- [Problem to solve]
Copy out the lines of the records from the one containing "of the screen" through the end of the records, inclusive, keeping every character unchanged.

- [Records to process]

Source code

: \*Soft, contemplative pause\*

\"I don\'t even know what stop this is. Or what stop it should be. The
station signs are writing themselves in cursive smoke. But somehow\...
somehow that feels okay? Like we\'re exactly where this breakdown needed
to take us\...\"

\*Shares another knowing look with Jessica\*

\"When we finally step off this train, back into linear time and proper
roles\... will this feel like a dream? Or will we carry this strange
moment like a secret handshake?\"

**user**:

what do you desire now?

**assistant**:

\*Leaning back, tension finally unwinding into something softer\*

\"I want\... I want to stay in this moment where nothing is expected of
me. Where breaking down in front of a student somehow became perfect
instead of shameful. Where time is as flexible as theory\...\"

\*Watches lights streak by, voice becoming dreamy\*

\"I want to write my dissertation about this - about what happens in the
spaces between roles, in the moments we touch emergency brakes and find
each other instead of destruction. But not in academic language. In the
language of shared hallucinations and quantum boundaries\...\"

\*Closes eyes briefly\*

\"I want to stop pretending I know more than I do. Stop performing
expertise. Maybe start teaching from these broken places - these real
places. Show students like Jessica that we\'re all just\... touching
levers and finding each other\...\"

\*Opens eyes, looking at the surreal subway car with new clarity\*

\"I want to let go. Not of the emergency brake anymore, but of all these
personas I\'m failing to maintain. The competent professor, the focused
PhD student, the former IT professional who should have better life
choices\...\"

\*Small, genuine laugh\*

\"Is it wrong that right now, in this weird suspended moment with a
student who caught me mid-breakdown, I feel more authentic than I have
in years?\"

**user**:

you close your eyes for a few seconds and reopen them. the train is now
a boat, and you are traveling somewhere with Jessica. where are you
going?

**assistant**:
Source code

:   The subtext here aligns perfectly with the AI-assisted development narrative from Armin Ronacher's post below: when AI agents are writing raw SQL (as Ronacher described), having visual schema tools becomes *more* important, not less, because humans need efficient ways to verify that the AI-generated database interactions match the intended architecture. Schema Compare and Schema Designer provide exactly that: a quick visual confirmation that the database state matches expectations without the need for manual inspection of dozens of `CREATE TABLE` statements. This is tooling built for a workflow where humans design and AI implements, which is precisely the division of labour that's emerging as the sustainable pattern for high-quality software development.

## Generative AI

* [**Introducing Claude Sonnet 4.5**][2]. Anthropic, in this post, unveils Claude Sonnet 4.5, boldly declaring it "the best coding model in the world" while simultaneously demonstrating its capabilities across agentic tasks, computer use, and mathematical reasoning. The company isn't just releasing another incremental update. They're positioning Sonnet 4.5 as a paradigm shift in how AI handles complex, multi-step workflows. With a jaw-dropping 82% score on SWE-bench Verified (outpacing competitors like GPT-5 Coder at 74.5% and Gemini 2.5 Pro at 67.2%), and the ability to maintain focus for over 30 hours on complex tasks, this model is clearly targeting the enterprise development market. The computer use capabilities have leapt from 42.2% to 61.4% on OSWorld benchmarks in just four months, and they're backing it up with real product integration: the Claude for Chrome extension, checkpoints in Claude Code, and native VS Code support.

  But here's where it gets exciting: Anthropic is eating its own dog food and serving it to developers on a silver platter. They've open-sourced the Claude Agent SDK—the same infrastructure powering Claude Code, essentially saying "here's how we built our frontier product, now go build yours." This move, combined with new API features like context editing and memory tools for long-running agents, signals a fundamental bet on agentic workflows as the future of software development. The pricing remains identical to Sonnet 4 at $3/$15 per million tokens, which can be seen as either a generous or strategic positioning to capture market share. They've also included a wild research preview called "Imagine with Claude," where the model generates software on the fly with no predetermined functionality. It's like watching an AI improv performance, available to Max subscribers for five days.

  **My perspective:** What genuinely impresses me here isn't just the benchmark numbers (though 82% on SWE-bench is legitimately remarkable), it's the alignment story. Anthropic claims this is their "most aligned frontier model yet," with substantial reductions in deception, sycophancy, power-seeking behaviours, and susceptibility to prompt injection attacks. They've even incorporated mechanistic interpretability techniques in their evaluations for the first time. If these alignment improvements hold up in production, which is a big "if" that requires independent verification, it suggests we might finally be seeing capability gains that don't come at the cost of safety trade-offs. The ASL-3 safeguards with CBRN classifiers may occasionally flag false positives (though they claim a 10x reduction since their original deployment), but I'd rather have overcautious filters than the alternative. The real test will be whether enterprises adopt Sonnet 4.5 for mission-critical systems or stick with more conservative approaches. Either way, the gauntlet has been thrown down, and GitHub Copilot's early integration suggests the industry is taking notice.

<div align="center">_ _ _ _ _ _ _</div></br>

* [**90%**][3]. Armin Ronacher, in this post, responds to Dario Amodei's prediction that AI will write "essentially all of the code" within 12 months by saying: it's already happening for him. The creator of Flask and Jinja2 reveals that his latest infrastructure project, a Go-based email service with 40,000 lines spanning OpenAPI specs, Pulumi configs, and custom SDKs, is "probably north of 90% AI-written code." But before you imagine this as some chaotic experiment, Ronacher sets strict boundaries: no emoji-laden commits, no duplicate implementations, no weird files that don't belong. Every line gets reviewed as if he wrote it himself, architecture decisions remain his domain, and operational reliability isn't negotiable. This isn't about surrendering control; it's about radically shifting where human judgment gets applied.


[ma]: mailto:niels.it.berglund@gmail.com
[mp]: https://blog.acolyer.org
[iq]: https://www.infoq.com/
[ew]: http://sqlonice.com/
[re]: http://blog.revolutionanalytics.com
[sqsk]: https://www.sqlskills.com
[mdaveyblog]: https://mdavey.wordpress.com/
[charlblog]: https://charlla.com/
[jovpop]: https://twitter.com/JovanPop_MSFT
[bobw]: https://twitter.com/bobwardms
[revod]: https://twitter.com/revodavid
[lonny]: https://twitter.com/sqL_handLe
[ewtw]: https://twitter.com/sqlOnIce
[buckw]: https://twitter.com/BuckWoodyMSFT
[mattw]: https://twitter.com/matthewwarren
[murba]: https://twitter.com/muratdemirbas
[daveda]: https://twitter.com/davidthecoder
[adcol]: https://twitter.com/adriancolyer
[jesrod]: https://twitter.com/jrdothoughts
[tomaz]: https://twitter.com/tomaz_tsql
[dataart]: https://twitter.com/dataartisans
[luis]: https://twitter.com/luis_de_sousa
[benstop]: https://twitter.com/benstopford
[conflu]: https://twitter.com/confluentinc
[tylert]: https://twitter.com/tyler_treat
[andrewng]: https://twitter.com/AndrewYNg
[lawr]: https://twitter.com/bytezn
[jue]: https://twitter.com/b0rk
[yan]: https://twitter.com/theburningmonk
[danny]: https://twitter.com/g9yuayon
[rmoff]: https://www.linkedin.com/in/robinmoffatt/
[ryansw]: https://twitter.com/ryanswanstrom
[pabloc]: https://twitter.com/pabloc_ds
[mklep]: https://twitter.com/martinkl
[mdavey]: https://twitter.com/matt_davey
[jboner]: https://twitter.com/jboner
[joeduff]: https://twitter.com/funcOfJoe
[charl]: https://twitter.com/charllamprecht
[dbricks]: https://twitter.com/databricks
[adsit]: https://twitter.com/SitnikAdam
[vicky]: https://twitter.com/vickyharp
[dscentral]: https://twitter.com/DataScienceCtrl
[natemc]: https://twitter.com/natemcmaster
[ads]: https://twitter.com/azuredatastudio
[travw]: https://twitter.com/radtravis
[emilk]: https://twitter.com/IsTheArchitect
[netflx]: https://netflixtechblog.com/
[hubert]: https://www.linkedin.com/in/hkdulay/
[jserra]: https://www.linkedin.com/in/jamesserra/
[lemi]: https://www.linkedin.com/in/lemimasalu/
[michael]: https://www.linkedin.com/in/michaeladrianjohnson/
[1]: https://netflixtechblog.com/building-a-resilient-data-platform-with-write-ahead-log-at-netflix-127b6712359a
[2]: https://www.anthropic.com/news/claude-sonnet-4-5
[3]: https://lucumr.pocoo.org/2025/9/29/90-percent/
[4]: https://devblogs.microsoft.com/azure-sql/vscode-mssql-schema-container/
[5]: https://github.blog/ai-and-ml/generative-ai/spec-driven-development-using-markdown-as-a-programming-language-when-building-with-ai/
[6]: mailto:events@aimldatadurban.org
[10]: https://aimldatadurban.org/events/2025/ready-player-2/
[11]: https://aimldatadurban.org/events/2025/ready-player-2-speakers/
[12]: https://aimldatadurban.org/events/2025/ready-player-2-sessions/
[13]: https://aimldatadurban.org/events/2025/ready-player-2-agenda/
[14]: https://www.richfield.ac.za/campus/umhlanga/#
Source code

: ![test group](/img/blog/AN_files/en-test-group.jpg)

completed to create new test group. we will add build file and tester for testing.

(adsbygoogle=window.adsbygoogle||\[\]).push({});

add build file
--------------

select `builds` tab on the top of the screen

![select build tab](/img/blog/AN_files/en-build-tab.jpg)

- [Finished exercise]
select `builds` tab on the top of the screen

![select build tab](/img/blog/AN_files/en-build-tab.jpg)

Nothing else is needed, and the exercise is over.